▶ **APPLY WHAT YOU READ**
**A.** Do the following statements agree with the article on downtown Minneapolis? Answer yes or no for each and quote the deciding words from the article: (i) Last week's gathering was the first of three community forums cosponsored by the Minneapolis Foundation and the Walker Art Center. (ii) Cholera epidemics in the 1860s set off a push into the suburbs. (iii) Gabrielle Grier leads Juxtaposition Arts in south Minneapolis.
**B.** Can you sum up the article on downtown Minneapolis in two sentences?
**C.** Copy the part of the article on downtown Minneapolis starting at "Maybe some downtown" and ending at "long before COVID.".

▶ **PAGE TEXT**
__________________________________________________

Maybe downtown Minneapolis will never get back to what it was before the pandemic.
Downtown Minneapolis isn't what it was — but that's OK
Planner and dreamers say "tremendous opportunities" could emerge after the latest pandemic.
Maybe that's a good thing.
Maybe we don't have to cram workers back into cubicles for a downtown to thrive. Maybe in a world of work-from-home, people are looking for more from downtown than office towers and parking ramps and a spiderweb of skyways engineered to whisk people in to work, then away to the suburbs.
The planners, creators and dreamers of Minneapolis gathered to talk about that last week, at the first of three community forums cosponsored by the Minneapolis Foundation and the Walker Art Center. People who like Minneapolis, talking about what they'd like for Minneapolis.
This isn't the first pandemic to shape and reshape downtown Minneapolis, said Thomas Fisher, director of the Minnesota Design Center at the University of Minnesota's College of Design.
Cholera epidemics in the 1860s prompted cities to build water and sewer systems. Indoor plumbing sparked the industrial and building boom that made Minneapolis a metropolis.
Social distancing during the influenza pandemic of 1918 set off a century-long push into the suburbs. Downtown Minneapolis started to function more as a workplace than a living space.
After each pandemic, cities changed and cities survived, said Fisher, whose most recent book is "Space, Structures and Design in a Post-Pandemic World."
"There's tremendous opportunities that emerge as a result of pandemics," he said. "We shouldn't get discouraged. … We should get ready for transformation."
Maybe some downtown commercial space will become housing instead. Maybe the workplaces that remain will become more flexible, comfortable, user-friendly spaces with child care.
Maybe Minneapolis will throw open the door to artists and creators and entrepreneurs. Maybe the downtown of the future will be a place families want to live — and can afford to live.
The pandemic changed the way Americans work, shop and live. The Abundant Cities narrative frames that as an opportunity. And as a chance to fix things in this city that were broken long before COVID.
Artist Gabrielle Grier wants to make sure there are more seats at the table for that conversation.
Grier, one of Wednesday's panelists at the Walker Art Center, wants to make sure conversations about the downtown workforce include everyone working downtown.
"I don't know that we're talking about the nurse that works 14 hours downtown," said Grier, who leads Juxtaposition Arts in north Minneapolis. A worker like that "has to think about the commute, where they're going to eat, the possibilities of having to bring family into those spaces."

__________________________________________________

▶ **DATA**
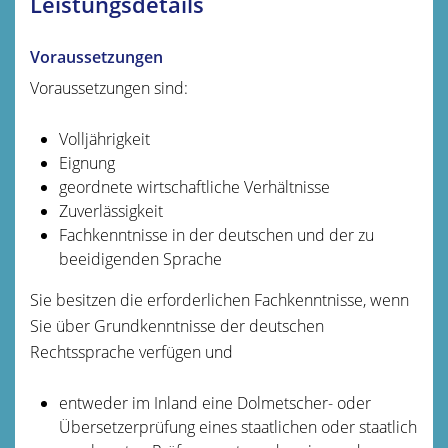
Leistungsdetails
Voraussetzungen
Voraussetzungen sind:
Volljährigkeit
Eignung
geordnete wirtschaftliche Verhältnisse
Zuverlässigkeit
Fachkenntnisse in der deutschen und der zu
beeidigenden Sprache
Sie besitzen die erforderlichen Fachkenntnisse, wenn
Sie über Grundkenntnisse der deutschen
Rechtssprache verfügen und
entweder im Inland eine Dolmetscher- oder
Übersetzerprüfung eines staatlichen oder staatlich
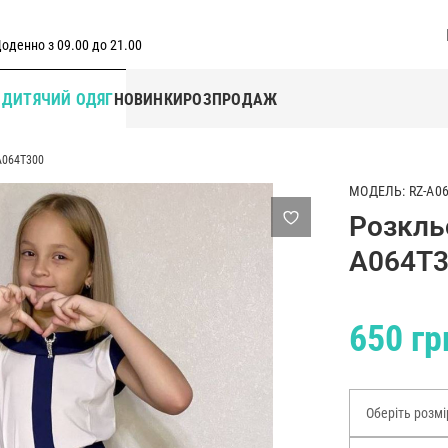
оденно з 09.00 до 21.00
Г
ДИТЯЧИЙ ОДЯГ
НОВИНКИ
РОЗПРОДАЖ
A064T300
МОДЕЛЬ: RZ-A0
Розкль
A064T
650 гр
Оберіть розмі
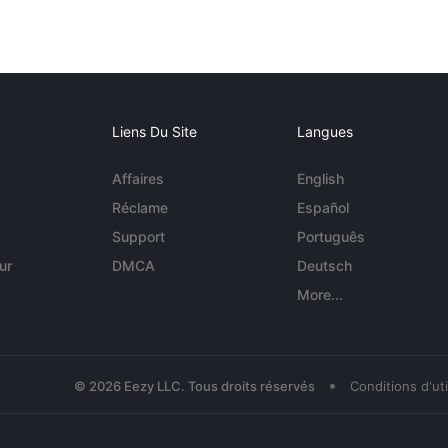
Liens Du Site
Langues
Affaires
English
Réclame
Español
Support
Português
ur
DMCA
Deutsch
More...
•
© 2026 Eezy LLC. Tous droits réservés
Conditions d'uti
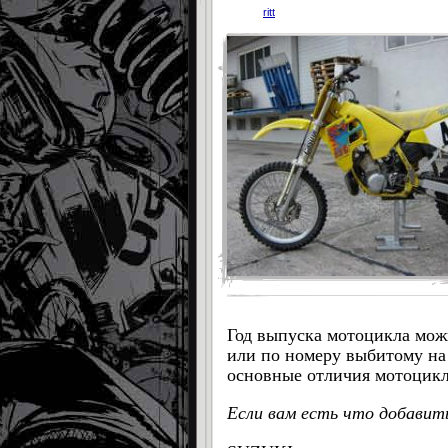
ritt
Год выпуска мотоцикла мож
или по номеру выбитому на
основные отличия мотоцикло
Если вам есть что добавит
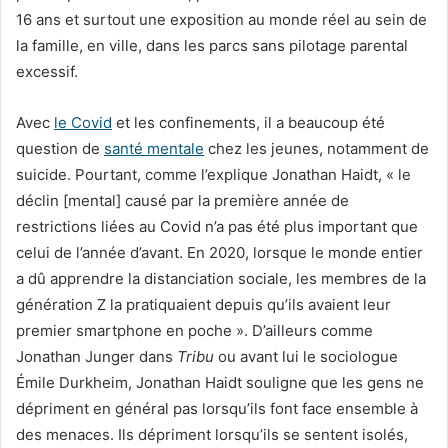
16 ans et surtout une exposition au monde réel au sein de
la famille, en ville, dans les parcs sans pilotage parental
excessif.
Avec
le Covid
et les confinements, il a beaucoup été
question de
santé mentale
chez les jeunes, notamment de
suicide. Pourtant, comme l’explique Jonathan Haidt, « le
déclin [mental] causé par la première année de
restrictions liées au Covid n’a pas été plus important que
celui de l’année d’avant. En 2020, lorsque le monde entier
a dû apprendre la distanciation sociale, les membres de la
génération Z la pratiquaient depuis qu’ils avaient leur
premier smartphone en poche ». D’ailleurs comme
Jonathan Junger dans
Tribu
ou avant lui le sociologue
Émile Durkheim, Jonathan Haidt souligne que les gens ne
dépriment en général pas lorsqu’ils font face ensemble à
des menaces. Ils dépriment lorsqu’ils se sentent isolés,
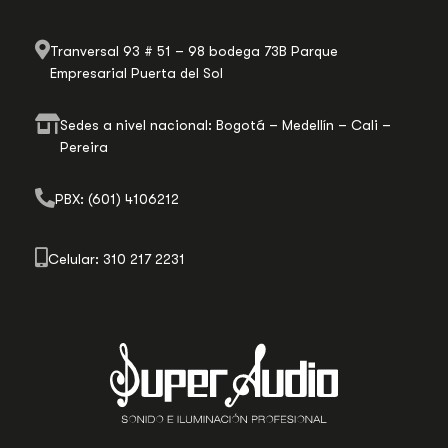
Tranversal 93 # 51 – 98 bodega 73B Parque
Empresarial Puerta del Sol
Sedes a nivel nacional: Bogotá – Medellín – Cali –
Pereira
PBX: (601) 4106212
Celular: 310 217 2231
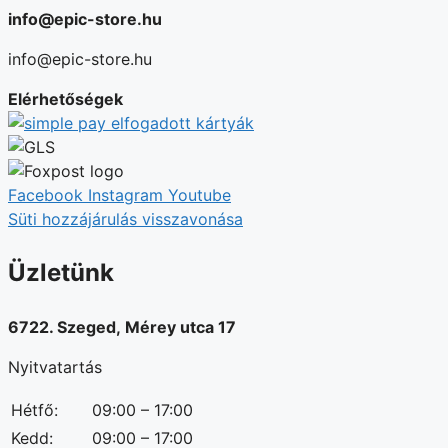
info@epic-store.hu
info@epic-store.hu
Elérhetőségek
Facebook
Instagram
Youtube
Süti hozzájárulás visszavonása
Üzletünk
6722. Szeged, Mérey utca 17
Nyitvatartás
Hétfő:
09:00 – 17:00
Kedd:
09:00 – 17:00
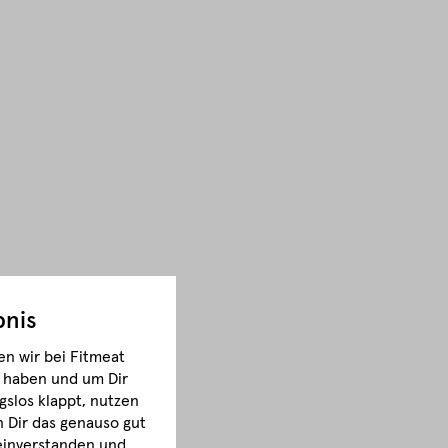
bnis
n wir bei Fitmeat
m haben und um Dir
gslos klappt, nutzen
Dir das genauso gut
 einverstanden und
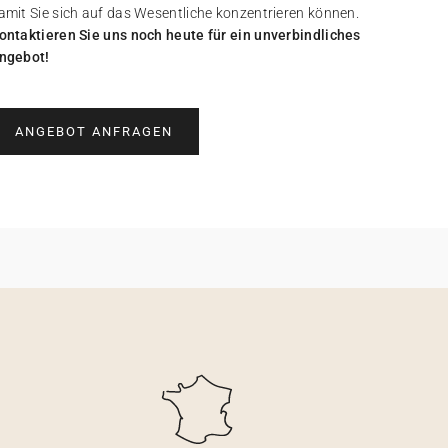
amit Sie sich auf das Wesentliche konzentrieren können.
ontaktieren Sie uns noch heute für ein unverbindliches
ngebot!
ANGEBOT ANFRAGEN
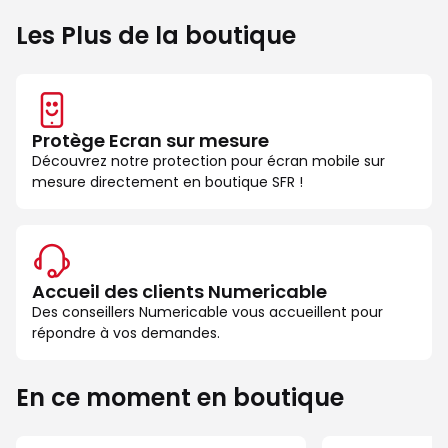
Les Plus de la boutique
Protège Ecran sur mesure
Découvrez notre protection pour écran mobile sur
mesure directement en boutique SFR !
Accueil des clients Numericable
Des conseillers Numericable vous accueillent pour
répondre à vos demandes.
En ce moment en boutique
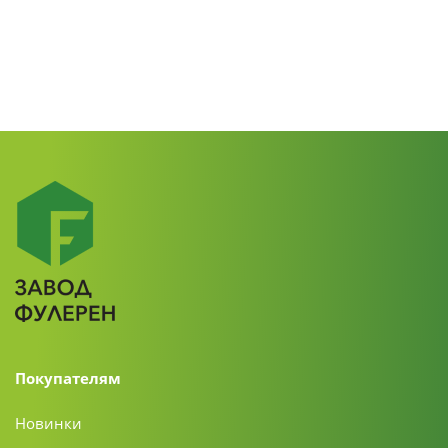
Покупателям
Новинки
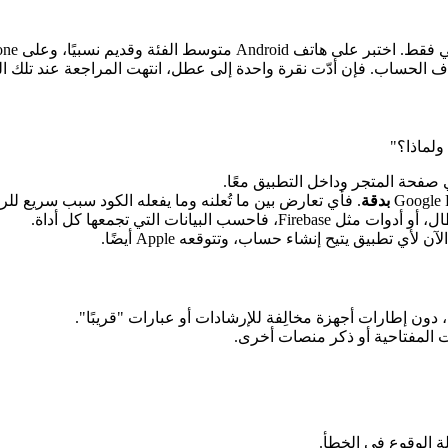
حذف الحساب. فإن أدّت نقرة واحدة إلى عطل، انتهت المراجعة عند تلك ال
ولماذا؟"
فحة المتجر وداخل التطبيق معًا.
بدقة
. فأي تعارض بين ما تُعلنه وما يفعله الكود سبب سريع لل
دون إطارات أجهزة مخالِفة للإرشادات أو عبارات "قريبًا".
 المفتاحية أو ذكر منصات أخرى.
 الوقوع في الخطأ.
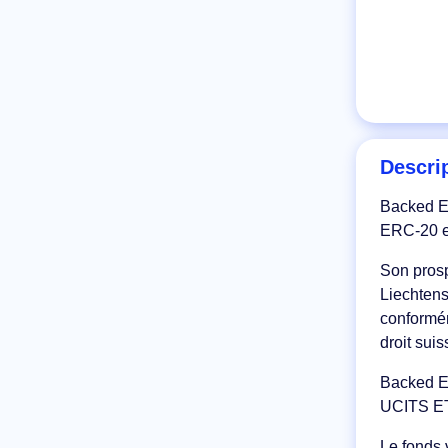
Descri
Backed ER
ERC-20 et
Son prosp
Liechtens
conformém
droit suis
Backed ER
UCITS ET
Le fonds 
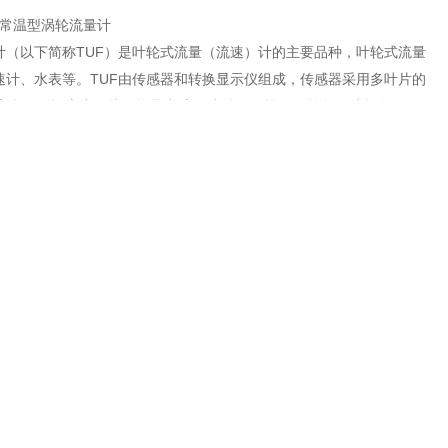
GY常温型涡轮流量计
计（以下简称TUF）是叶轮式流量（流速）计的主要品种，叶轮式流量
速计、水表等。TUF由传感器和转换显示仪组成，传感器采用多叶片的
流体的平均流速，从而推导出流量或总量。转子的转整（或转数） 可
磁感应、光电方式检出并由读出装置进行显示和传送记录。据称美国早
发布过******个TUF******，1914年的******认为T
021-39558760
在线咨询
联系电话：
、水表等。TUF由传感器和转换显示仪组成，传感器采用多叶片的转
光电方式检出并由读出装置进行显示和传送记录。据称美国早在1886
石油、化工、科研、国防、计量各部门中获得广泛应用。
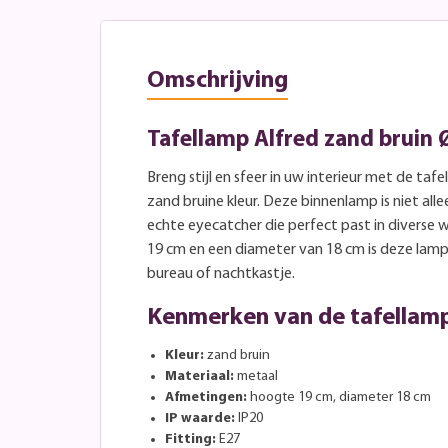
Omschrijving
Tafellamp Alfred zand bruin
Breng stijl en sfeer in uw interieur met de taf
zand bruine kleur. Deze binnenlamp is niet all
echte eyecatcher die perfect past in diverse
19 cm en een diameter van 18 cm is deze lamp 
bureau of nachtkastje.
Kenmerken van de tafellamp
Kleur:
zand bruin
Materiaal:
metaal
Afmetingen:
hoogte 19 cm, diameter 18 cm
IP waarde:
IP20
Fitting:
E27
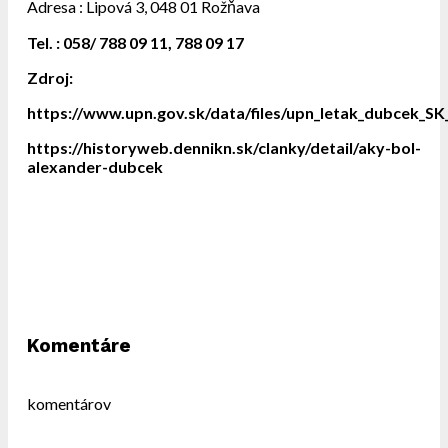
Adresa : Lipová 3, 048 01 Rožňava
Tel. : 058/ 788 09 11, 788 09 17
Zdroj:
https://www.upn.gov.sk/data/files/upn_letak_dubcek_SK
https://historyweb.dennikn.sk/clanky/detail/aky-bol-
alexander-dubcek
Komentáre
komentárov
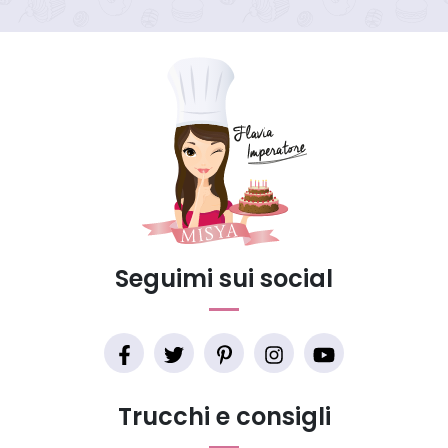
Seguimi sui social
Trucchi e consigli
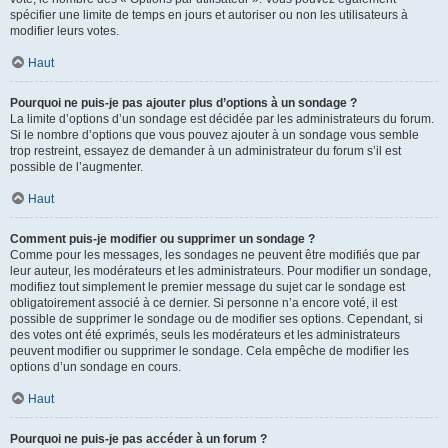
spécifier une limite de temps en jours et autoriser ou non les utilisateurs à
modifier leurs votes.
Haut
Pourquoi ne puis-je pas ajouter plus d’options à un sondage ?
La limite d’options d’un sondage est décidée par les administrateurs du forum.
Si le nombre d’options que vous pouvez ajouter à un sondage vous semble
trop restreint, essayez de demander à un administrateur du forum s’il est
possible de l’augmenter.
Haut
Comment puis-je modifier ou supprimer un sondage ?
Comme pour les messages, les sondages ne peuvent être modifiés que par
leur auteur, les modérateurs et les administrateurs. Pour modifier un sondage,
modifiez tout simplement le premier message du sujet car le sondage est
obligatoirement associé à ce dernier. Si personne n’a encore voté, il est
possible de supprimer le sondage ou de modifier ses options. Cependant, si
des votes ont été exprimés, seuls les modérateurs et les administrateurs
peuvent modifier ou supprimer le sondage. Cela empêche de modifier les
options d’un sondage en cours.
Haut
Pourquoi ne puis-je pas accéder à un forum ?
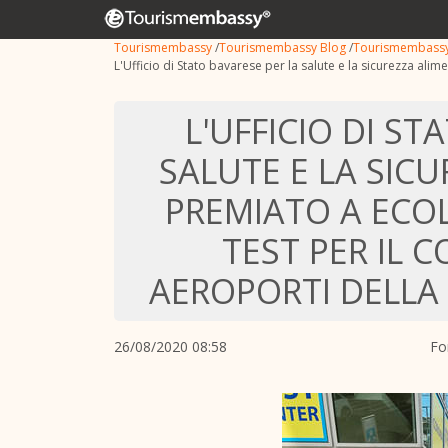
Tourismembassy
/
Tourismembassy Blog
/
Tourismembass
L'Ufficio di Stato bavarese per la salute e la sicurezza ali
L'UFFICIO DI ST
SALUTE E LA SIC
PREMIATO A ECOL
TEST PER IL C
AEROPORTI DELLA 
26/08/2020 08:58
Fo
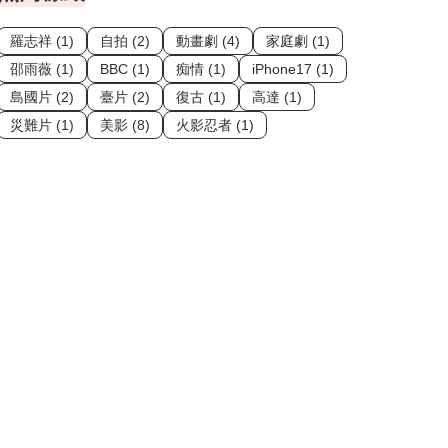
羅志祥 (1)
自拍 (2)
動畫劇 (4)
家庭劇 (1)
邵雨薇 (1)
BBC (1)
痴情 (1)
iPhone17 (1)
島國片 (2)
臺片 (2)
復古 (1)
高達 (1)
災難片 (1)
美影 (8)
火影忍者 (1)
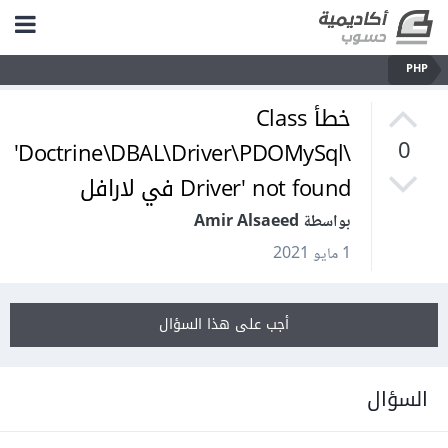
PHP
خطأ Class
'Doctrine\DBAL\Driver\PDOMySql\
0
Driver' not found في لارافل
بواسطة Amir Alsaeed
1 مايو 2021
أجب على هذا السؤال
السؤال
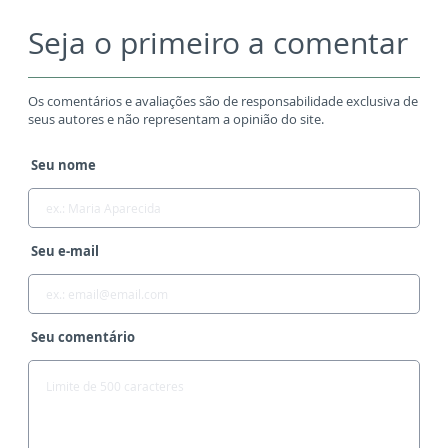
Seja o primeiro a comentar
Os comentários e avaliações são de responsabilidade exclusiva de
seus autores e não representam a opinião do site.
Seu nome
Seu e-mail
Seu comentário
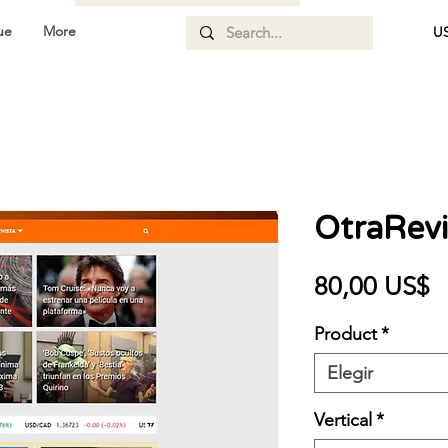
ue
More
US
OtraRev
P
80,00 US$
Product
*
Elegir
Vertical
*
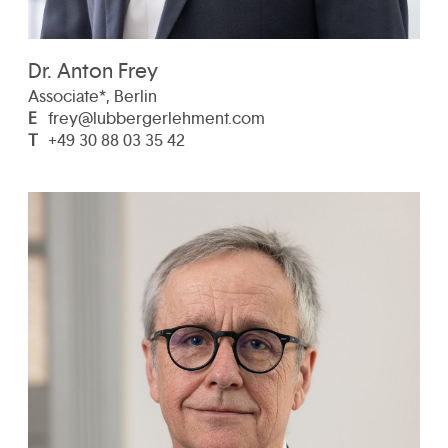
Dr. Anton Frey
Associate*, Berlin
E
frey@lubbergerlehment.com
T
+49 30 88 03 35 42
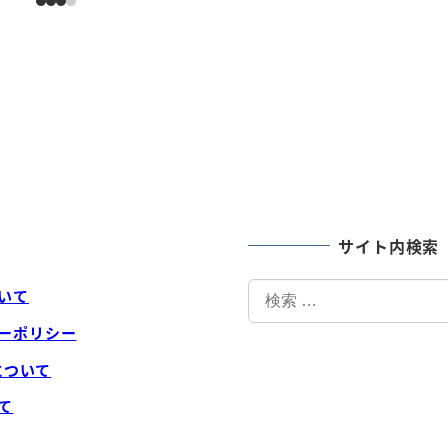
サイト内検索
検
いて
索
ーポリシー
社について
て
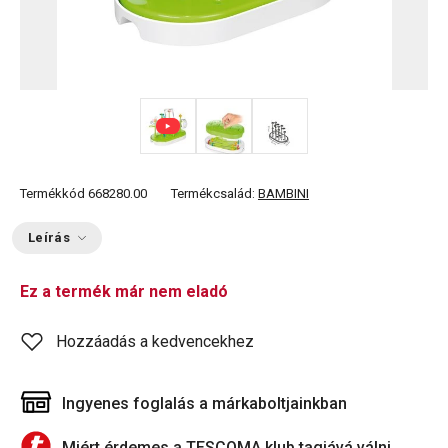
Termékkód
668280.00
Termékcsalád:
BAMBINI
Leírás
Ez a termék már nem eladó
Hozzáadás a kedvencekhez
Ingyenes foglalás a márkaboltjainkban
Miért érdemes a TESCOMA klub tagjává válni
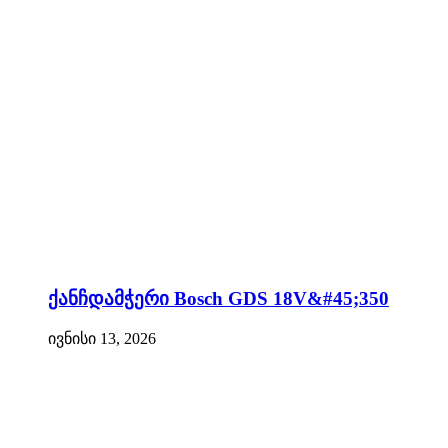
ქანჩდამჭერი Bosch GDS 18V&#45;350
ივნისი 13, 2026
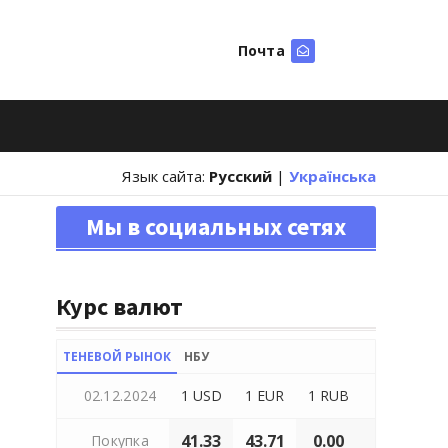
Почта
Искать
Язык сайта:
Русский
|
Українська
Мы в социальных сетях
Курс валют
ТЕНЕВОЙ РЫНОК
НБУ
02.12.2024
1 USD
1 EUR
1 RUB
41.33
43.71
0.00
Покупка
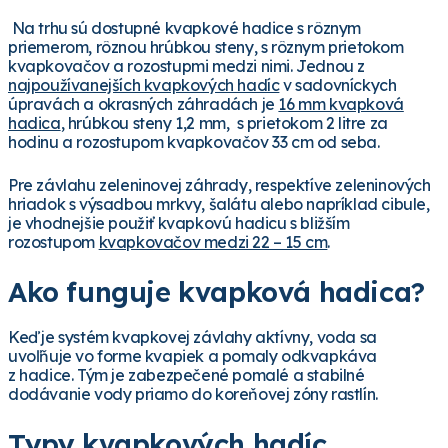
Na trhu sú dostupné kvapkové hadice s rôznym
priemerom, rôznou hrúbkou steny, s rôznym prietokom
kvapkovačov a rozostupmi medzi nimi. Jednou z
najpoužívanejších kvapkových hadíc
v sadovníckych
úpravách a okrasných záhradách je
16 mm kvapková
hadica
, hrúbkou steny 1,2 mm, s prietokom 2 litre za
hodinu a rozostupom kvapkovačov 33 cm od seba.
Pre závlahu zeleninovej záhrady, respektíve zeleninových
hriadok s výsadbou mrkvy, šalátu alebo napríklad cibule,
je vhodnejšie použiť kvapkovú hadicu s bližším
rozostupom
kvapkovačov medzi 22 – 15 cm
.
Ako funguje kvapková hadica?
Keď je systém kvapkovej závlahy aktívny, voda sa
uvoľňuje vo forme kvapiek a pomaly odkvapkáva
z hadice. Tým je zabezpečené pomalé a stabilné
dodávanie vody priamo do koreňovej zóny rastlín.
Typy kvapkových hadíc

__________________________________________________

▶ **SOLUTIONS TO EACH TASK**
**A.**
(i) Yes: "at the first of three community forums cosponsored by the Minneapolis Foundation and the Walker Art Center"
(ii) No: "Cholera epidemics in the 1860s prompted cities to build water and sewer systems."
(iii) No: "who leads Juxtaposition Arts in north Minneapolis"

**B.** At a community forum in Minneapolis, Thomas Fisher of the Minnesota Design Center said that earlier pandemics reshaped the city and that people should get ready for transformation rather than be discouraged. The article imagines a downtown with housing in former commercial space and room for artists and families, and artist Gabrielle Grier wants talk about the downtown workforce to include everyone working downtown.

**C.**
Maybe some downtown commercial space will become housing instead. Maybe the workplaces that remain will become more flexible, comfortable, user-friendly spaces with child care.
Maybe Minneapolis will throw open the door to artists and creators and entrepreneurs. Maybe the downtown of the future will be a place families want to live — and can afford to live.
The pandemic changed the way Americans work, shop and live. The Abundant Cities narrative frames that as an opportunity. And as a chance to fix things in this city that were broken long before COVID.